LLMs on Ray Serve

Learn to host and serve an LLM chat model using Ray Serve.

import json
from pathlib import Path

import openai
import ray
import requests
import torch
from accelerate import Accelerator
from ray import serve
from starlette.requests import Request
from transformers import pipeline

Hosting and serving a LLM chat model with Ray

Roadmap to serving LLMs with Ray

  1. Review using a model via API (featuring Anyscale Endpoints)
  2. Run a model from Huggingface locally (dev/test scenario)
  3. Introducing Ray Serve
  4. Serving and scaling LLM chat models with Ray Serve
  5. Accelerating LLMs on Ray with vLLM and other technologies

Review: Llama-2 on Anyscale Endpoints

As we’ve seen, the easiest way to get started with LLMs is to access them remotely, via API. Top solutions include

  • OpenAI API access to proprietary GPT models
  • Anyscale Endpoints API access to open models

We’re going to look at a progression from this simple approach to the more challenging tasks of hosting an open model in your own infrastructure, an approach that is popular because

  • allows complete control over the application
    • requirements and logic
    • SLAs/performance
  • retains privacy of data supplied to the model
  • can be less expensive

Today we’ll work with another similar LLM, and to make the progression clear, we’ll start with a quick review of remote access via Anyscale Endpoints

openaikey = Path('aetoken.txt').read_text()
openai.api_key = openaikey
openai.api_base = 'https://ray-summit-training-jrvwy.cld-kvedzwag2qa8i5bj.s.anyscaleuserdata-staging.com/v1'
model="meta-llama/Llama-2-7b-chat-hf"
system_msg = 'You are a helpful assistant.'
user_msg = 'What is your favorite place to visit in San Francisco?'
response = openai.ChatCompletion.create(model=model, messages=[{"role": "system", "content": system_msg},
                                         {"role": "user", "content": user_msg}])
response.choices[0].message["content"]
def quick_chat(user, temp=1.0):
    response = openai.ChatCompletion.create(model=model, temperature=temp, 
                                        messages=[{"role": "system", "content": 'You are a helpful assistant.'},
                                         {"role": "user", "content": user}])
    return response.choices[0].message["content"]
quick_chat(user_msg)

Locally run a model via Huggingface

The next step in experimenting with models is often to run them locally using the Huggingface Transformers library.
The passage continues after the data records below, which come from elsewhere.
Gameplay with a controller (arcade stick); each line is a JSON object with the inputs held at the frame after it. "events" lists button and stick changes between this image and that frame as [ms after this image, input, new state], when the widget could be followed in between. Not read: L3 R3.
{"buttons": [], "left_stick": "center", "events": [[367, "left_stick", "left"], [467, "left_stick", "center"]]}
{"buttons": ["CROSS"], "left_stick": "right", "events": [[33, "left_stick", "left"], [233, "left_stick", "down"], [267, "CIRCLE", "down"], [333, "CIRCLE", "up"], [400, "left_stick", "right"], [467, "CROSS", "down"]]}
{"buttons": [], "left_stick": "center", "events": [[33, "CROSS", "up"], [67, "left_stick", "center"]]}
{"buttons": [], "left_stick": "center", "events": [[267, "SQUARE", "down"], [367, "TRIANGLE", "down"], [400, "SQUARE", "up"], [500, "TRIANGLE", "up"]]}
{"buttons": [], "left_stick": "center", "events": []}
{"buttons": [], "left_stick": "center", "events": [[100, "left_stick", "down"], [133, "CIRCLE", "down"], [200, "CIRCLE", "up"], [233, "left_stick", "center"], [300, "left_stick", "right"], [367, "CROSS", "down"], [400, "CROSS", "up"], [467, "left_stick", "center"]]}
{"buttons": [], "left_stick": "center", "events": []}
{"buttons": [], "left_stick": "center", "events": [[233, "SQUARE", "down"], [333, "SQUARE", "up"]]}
HF Transformers wraps a lot of common boilerplate logic for running LLMs, including

  • downloading and locally caching weights and configs
  • standardizing the request-response interface
  • providing reasonable defaults for typical workflow of generating embeddings, passing them to the model, and decoding the response

By “local” we mean a laptop or desktop with suitable hardware or your own cloud instance.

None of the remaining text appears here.